In this case, it also has an extra dimension, point
, with associated geospatial
information. To calculate the mean wind speed for this object, you can use windkit.mean_wind_speed()
:
In [7]: mean_ws = wk.mean_wind_speed(bwc)
In [8]: print(mean_ws)
<xarray.DataArray (point: 1)> Size: 8B
array([6.28573163])
Coordinates:
height (point) float64 8B 25.3
south_north (point) float64 8B 41.74
west_east (point) float64 8B -8.823
crs int8 1B 0
Dimensions without coordinates: point
Attributes:
history: 2025-07-22T14:10:38+00:00:\twindkit==1.0.3.dev1+ga612767\tbysec...
We can see that all the core dimensions have been reduced, and we now have the mean wind speed for the single point.

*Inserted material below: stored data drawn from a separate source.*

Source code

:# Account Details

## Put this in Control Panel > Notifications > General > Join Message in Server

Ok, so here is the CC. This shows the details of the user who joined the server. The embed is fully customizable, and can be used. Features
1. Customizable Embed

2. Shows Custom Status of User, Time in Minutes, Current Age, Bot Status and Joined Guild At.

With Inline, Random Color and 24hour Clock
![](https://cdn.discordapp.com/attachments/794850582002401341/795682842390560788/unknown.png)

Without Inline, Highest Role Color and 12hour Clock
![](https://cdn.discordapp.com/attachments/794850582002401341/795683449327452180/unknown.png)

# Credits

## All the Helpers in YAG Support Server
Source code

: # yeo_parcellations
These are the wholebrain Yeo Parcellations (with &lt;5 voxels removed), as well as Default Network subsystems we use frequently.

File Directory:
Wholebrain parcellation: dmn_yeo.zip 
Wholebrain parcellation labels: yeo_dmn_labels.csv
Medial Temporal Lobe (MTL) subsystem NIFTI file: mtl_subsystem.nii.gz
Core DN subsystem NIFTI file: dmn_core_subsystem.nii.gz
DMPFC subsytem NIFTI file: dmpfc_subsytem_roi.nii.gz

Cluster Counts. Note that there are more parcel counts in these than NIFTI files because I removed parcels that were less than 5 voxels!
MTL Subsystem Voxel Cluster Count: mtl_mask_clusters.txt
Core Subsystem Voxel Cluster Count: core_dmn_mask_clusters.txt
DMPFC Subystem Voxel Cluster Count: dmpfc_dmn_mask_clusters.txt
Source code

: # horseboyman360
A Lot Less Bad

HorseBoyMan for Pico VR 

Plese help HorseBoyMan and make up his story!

If the object had more points or other extra dimensions, they would be looped over, and one value per extra dimension would be returned:
In [9]: bwc = bwc.expand_dims(extra_dim=["one", "two", "three"])
In [10]: mean_ws = wk.mean_wind_speed(bwc)
In [11]: print(mean_ws)
<xarray.DataArray (extra_dim: 3, point: 1)> Size: 24B
array([[6.28573163],
[6.28573163],
[6.28573163]])
Coordinates:
* extra_dim (extra_dim) object 24B 'one' 'two' 'three'
height (point) float64 8B 25.3
south_north (point) float64 8B 41.74
west_east (point) float64 8B -8.823
crs int8 1B 0
Dimensions without coordinates: point
Attributes:
history: 2025-07-22T14:10:38+00:00:\twindkit==1.0.3.dev1+ga612767\tbysec...
What is happening “under the hood” can be expressed using only the built-in Xarray methods:
# Multiply wind speeds with frequencies and sum over wind speed and direction bins
In [12]: mean_ws = (bwc["wsbin"] * bwc["wsfreq"] * bwc["wdfreq"]).sum(dim=("wsbin", "sector"))
In [13]: print(mean_ws)
<xarray.DataArray (extra_dim: 3, point: 1)> Size: 24B
array([[6.28573163],
[6.28573163],
[6.28573163]])
Coordinates:
crs int8 1B 0
* extra_dim (extra_dim) object 24B 'one' 'two' 'three'
height (point) float64 8B 25.3
south_north (point) float64 8B 41.74
west_east (point) float64 8B -8.823
Dimensions without coordinates: point
Becoming proficient with PyWAsP means, at a minimum, becoming familiar with Xarray and its capabilities. We encourage you to spend enough time with Xarray to become comfortable with it. This will make your experience using PyWAsP much easier.